A slender figure of about Nancy’s height was walking onto the court. Nancy saw the girl’s eyes flick back and forth apprehensively as she moved past the rows of spectators. Her light brown shoulder-length hair caught the last rays of the sinking sun.

“That’s Teresa Montenegro!” George said excitedly. “Hey, she looks a little like you, Nan, don’t you think? Her mother was Irish, you know. That’s where Teresa got her light hair and blue eyes.”

As George chattered on, a chill ran down Nancy’s spine. She had never seen Teresa before, but somehow she knew what she was thinking, knew the way she would leap in the air to return a high-bouncing shot—and knew why she was afraid.

Teresa Montenegro was the girl in the photograph, the girl who was the image of Nancy Drew!

 

Chapter Three


N
ANCY, THIS IS
incredible,” Bess suddenly exclaimed, turning to Nancy. “Teresa Montenegro is almost your exact double!”

“Almost,
nothing
,” George said. “Now that I look closely, she could be your twin sister!”

Nancy’s gaze never left Teresa as she responded, “We look enough alike . . . to confuse anyone . . . even professional . . .”

Afterward, Nancy was able to remember very little of that first match she watched Teresa play.

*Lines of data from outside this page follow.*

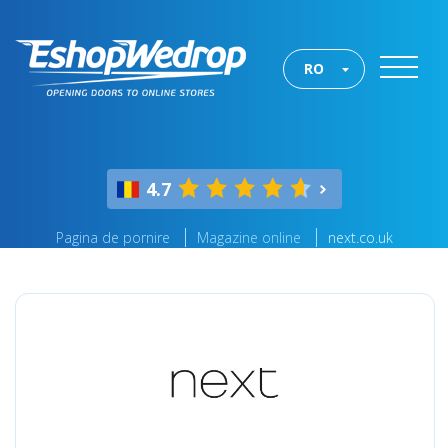
RO
4.7
Pagina de pornire
Magazine online
next.co.uk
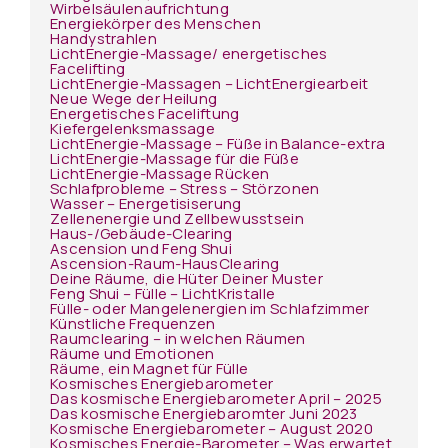
Wirbelsäulenaufrichtung
Energiekörper des Menschen
Handystrahlen
LichtEnergie-Massage/ energetisches
Facelifting
LichtEnergie-Massagen – LichtEnergiearbeit
Neue Wege der Heilung
Energetisches Faceliftung
Kiefergelenksmassage
LichtEnergie-Massage – Füße in Balance-extra
LichtEnergie-Massage für die Füße
LichtEnergie-Massage Rücken
Schlafprobleme – Stress – Störzonen
Wasser – Energetisiserung
Zellenenergie und Zellbewusstsein
Haus-/Gebäude-Clearing
Ascension und Feng Shui
Ascension-Raum-HausClearing
Deine Räume, die Hüter Deiner Muster
Feng Shui – Fülle – LichtKristalle
Fülle- oder Mangelenergien im Schlafzimmer
Künstliche Frequenzen
Raumclearing – in welchen Räumen
Räume und Emotionen
Räume, ein Magnet für Fülle
Kosmisches Energiebarometer
Das kosmische Energiebarometer April – 2025
Das kosmische Energiebaromter Juni 2023
Kosmische Energiebarometer – August 2020
Kosmisches Energie-Barometer – Was erwartet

Her eyes were too busy scanning the crowd for possible threats. Her mind was too busy piecing things together.

First I’m abducted, and then I’m dumped because a mistake was made, Nancy thought. No, that’s not first. First there’s Senator Kilpatrick and her mysterious committee, and the senator’s calling me to do a secret errand. Then the snatching. Now here’s Teresa looking like me—and looking scared. And the bomb threat!

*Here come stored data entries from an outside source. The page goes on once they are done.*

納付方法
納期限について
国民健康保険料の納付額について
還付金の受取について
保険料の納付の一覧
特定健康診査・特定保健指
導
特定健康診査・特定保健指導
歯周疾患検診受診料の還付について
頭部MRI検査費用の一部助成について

Teresa had to be the connecting link between the pieces. I have to see Teresa, and fast, Nancy decided.

As soon as the match ended, with Teresa winning, Nancy began pushing her way out of the box.

Before she was at the bottom of the wooden staircase, George and Bess had caught up with her. “What’s going on? Talk!” George ordered.

“Not here! Keep up with me till we find an open space.” Nancy started to run toward the gym with the other two close behind. “Find out if Teresa’s gone in there yet,” Nancy told George, who took one look at Nancy’s taut face and obeyed. Without being told, Bess slid the binoculars off Nancy’s arm and began to watch the approaching crowd.

“Teresa’s just leaving the field with a cute guy. They’re walking this way,” she reported just as George reappeared.

“Great. Then we have a few minutes.” Nancy led them a short way from the gym to a deserted patch of open lawn. In a low voice and with as few words as possible, she told them about her abduction and her suspicions.